Once you’ve caught the travelling bug on your year abroad, it’s easy to forget to pause and appreciate the country you’re actually living in. I’ve become so accustomed to Bergen now that I feel no different here from how I do when I’m in Glasgow, and as brilliant as this is, I realised that I’ve just taken for granted what Norway has to offer. A friend came over for a flying visit a couple of weeks ago, so while she was here I decided that would be as good a chance as any to explore a bit more of what is really just on my doorstep.
We took a trip 170km east, to end up in Flåm. Standing on a viewing platform 650m above Aurlandsfjord was unreal, and I realised how lucky I am to live in a place where experiences like this are so easily accessible.
Now that you’re feeling suitably sickened by my little “Norway Is Great” spiel, I want to share some of the social and cultural norms that consistently keep Scandinavian countries at the top of countless lists documenting the happiest/best/most liveable/*any other positive adjective* places in the world.

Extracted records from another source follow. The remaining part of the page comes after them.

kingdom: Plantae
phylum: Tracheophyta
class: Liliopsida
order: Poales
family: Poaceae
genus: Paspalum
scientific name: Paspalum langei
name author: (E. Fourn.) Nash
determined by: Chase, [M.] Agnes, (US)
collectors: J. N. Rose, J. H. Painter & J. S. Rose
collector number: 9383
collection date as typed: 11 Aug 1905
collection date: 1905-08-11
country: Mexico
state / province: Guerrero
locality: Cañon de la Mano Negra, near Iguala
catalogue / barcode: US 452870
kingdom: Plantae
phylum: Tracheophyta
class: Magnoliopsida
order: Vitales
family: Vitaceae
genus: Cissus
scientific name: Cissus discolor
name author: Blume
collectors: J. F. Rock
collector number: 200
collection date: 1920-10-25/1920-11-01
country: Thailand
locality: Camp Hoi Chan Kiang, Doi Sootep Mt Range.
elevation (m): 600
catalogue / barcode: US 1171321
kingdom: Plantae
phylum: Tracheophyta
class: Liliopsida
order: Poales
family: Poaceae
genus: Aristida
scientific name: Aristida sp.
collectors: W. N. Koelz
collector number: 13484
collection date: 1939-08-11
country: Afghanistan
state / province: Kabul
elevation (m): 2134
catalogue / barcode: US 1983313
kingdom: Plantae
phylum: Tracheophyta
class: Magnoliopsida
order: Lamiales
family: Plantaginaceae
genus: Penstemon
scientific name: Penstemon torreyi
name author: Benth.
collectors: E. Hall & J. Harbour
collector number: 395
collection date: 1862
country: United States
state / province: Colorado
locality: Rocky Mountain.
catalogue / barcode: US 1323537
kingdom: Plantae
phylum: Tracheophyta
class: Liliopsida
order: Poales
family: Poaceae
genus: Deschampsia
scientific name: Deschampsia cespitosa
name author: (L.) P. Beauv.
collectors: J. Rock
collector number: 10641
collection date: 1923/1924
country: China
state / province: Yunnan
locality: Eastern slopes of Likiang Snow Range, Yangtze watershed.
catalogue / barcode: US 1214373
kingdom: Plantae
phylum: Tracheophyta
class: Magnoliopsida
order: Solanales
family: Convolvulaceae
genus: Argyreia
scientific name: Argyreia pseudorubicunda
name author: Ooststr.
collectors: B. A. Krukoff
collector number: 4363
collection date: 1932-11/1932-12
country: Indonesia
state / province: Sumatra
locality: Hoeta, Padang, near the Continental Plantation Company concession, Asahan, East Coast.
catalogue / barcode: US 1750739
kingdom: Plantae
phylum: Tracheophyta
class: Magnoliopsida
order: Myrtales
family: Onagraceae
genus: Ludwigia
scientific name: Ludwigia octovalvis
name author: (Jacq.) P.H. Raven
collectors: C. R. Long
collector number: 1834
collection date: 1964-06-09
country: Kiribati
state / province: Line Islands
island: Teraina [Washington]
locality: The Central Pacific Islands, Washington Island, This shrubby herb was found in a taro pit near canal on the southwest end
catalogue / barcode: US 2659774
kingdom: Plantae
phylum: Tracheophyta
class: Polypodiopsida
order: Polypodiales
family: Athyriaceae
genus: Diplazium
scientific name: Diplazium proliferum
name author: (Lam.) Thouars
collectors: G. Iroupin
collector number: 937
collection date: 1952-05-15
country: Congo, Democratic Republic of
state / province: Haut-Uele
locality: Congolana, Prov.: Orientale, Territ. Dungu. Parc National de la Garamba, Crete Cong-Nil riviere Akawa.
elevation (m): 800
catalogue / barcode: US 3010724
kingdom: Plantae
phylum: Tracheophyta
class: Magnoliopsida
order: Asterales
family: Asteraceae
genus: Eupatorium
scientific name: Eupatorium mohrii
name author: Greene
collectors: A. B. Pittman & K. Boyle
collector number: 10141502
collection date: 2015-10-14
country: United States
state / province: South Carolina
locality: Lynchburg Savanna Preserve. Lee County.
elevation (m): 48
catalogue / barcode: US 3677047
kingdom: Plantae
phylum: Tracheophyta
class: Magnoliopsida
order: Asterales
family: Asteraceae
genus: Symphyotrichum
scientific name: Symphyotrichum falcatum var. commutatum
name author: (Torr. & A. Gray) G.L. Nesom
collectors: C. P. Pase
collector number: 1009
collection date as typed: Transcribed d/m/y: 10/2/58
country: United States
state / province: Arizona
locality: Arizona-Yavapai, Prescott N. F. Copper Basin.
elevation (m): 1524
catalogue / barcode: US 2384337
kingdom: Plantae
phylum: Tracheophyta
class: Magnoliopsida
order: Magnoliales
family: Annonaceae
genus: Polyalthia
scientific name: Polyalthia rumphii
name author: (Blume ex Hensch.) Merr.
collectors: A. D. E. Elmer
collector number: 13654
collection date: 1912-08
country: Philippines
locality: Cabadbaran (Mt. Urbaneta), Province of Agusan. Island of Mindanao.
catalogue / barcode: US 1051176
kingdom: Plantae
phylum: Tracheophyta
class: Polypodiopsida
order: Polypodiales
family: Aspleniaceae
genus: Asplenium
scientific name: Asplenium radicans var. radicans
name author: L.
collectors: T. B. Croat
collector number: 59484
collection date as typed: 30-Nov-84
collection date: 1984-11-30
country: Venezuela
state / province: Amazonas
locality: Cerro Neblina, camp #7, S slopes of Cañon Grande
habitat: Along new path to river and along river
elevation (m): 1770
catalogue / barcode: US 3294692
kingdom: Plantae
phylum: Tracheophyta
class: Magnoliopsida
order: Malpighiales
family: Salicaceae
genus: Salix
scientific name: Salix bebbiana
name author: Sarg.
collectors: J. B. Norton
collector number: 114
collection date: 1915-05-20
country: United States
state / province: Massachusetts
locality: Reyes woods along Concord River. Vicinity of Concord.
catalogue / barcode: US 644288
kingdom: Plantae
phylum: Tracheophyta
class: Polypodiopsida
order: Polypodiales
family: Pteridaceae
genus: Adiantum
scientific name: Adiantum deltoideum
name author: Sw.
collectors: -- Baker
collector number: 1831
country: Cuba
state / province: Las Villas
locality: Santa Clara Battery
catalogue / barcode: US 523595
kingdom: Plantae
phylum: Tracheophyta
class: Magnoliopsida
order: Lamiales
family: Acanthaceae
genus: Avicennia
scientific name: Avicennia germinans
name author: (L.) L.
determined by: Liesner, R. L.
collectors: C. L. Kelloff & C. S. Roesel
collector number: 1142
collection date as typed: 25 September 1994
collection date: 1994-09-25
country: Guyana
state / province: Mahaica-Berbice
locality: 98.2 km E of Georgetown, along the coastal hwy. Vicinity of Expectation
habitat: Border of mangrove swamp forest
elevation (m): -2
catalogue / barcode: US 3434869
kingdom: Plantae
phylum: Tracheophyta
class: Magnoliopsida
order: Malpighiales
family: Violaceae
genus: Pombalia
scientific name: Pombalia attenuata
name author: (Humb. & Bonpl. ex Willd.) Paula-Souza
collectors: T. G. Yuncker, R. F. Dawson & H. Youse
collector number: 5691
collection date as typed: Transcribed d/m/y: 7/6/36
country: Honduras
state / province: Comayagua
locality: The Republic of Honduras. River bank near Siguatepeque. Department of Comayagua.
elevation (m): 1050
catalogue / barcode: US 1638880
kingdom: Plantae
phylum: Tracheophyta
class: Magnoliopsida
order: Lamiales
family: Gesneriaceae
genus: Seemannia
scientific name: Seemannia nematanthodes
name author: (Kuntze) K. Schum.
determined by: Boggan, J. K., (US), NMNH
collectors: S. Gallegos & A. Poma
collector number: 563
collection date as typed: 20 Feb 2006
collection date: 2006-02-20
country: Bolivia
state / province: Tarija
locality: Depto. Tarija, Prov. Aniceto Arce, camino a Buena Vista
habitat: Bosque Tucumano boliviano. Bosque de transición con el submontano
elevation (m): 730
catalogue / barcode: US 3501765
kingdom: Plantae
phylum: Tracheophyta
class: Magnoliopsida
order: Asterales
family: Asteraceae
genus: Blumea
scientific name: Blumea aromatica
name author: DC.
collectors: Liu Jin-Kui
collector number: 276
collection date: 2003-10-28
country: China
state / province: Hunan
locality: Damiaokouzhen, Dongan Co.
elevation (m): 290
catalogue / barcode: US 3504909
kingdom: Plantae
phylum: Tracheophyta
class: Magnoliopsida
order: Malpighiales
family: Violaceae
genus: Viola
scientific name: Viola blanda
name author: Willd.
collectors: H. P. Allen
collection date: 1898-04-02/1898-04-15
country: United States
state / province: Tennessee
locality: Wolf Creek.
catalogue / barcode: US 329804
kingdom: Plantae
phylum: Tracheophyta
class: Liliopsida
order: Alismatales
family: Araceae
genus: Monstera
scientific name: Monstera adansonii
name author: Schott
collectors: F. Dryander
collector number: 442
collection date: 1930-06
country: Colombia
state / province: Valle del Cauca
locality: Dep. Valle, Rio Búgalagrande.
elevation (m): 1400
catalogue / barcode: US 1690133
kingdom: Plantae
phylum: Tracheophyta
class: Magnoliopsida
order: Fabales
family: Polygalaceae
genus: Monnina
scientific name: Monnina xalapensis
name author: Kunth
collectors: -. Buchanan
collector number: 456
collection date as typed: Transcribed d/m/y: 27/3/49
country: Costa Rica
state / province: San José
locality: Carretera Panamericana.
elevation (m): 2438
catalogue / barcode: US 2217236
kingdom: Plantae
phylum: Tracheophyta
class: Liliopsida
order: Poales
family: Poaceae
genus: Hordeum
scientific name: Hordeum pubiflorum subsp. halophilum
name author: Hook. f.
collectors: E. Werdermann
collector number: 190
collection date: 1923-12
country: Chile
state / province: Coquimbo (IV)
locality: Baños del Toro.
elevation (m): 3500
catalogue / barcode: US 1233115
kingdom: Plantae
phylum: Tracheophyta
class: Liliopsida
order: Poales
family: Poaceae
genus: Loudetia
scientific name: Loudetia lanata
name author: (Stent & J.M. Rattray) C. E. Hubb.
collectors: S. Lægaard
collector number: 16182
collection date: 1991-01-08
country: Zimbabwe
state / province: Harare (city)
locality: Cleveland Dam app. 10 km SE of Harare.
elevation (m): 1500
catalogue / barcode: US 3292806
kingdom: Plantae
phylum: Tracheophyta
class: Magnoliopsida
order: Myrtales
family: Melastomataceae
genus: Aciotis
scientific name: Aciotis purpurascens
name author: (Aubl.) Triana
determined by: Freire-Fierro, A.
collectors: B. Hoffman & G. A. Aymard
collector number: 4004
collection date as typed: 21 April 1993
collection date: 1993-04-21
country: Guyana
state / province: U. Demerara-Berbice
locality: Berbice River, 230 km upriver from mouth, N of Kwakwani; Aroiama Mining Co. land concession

- Scandinavia is big on equality. Be that gender, wealth or racial equality, you’d be hard pushed to find any form of social hierarchy here. This means that while women can’t expect men to open doors for them, they can expect lower gender pay gaps, shared parental leave for child care, and top board positions in all public and private firms.
- Following on from the idea of broad social equality, bragging about money here is a no-go zone. It took me a while to get used to the idea of not tipping in bars and restaurants, but workers are well-paid here and excessive tipping is seen as arrogant and unnecessary.
- As there is little concept of hierarchy here, it is commonplace to communicate on a first-name basis with people, particularly with lecturers and tutors. While I’d suggest initially erring on the side of caution here, this is pretty common.
So for anyone who is going to be studying in Scandinavia next year, I hope this has helped to debunk some of the information you might already have heard. Either way, I’m sure it won’t take long before you agree that the Nordic countries really do put the rest of us to shame.